A group of experts today gave the green light to the creation of an individual complaints body which will for the first time deal with complaints from citizens about harmful content on social networks.
Individuals will first need to go to the social platform in question and exhaust all avenues with respect to their complaint.
They can then lodge a complaint with the Media Commission, which will initially focus on complaints relating to children.
“Such a mechanism does not remove the responsibility of social media services to apply robust and effective processes for handling complaints,” said Culture Minister Catherine Martin.
She said additional funding will be provided to the Commission so that the complaints mechanism can be put in place.
Between 100 and 300 people will be employed in the individual complaints body.
It is not known what the total cost of the Commission will be for the taxpayer.
Ms Martin said that when the complaints are upheld the content will have to be removed under a “content restriction order”. If this is not done by social media companies, it could be considered a violation of the law.
Social media companies will have to adhere to a series of rules, or “binding online safety codes”, which will first be drawn up by the Commission.
Social media companies will then have to adhere to this security code.
If they do not comply with this security code, the State will be able to impose a fine on companies of 10% of their annual turnover or 10 million euros, whichever is greater.
Harmful content, including in relation to cyberbullying, self-harm, suicide, or promoting eating disorders, will be prohibited.
Chief Executive of the Children’s Rights Alliance, Tanya Ward, said: “The publication of the expert panel’s report recommending the introduction of an individual complaints mechanism is a historic change in the way we protect children and young people online.
“Introducing an individual complaints mechanism in the Online Safety and Media Regulation (OSMR) Bill will establish a vital safety net for children and young people and would hold platforms accountable for their services a safer space for children.
“Over the past decade, big technology, online and media companies have rapidly revolutionized their services and in Ireland and our laws have not kept pace.
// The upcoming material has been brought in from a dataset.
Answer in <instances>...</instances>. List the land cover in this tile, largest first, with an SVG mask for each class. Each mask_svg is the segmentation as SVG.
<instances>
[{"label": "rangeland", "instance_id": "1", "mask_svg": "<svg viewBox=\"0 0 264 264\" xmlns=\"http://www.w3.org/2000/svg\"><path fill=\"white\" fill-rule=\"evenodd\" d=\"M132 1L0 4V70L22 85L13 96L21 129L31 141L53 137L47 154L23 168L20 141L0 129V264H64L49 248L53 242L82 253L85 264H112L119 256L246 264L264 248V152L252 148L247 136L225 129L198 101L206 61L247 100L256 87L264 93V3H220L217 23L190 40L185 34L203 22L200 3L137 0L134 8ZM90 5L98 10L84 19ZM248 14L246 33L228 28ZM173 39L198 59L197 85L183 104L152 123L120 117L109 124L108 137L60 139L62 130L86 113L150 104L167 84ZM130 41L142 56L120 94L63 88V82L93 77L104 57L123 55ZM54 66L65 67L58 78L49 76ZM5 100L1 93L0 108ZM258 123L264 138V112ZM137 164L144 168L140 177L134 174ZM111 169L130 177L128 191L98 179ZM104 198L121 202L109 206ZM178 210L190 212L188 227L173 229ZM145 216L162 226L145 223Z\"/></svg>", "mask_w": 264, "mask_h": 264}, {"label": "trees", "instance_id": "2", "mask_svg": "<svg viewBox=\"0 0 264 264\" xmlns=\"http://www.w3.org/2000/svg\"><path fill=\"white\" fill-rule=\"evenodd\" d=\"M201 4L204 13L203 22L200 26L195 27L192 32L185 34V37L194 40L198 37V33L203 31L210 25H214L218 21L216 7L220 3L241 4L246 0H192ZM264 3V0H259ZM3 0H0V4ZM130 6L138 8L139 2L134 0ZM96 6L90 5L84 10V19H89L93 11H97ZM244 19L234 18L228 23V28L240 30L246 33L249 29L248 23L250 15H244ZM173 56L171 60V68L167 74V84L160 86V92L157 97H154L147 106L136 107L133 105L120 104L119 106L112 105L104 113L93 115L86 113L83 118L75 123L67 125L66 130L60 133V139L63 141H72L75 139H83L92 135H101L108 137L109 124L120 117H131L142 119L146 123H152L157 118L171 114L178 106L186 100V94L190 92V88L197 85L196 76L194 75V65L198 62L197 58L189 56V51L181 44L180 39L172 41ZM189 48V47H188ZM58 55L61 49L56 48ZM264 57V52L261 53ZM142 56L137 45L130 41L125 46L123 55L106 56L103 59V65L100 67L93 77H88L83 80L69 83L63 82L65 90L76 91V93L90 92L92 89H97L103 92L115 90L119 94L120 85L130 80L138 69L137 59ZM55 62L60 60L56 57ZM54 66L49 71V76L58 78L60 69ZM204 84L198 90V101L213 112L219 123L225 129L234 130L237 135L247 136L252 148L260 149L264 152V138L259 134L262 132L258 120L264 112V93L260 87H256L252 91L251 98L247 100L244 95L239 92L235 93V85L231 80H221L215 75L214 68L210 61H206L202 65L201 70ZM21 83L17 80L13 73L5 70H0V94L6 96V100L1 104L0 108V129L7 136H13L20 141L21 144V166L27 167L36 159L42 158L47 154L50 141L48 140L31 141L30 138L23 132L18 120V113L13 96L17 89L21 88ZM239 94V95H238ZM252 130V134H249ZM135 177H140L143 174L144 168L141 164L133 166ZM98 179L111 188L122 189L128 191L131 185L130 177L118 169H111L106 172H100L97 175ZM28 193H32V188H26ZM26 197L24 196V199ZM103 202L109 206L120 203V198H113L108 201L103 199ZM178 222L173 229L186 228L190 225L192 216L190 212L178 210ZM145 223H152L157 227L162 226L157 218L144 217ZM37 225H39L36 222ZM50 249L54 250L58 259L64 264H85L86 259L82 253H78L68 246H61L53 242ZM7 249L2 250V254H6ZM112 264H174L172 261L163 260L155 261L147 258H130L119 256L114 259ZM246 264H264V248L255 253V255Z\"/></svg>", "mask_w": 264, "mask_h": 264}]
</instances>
Now the government has a real opportunity to revolutionize the way these platforms serve the best interests of the people. who use them.
“Ireland can be at the forefront of the global movement to regulate big tech that seeks to hold online services accountable, but to do this our laws must be ambitious. They must set high standards for security , redress, accountability and transparency for all platforms that wish to operate here and hold them accountable when they fail to meet this standard,” she added.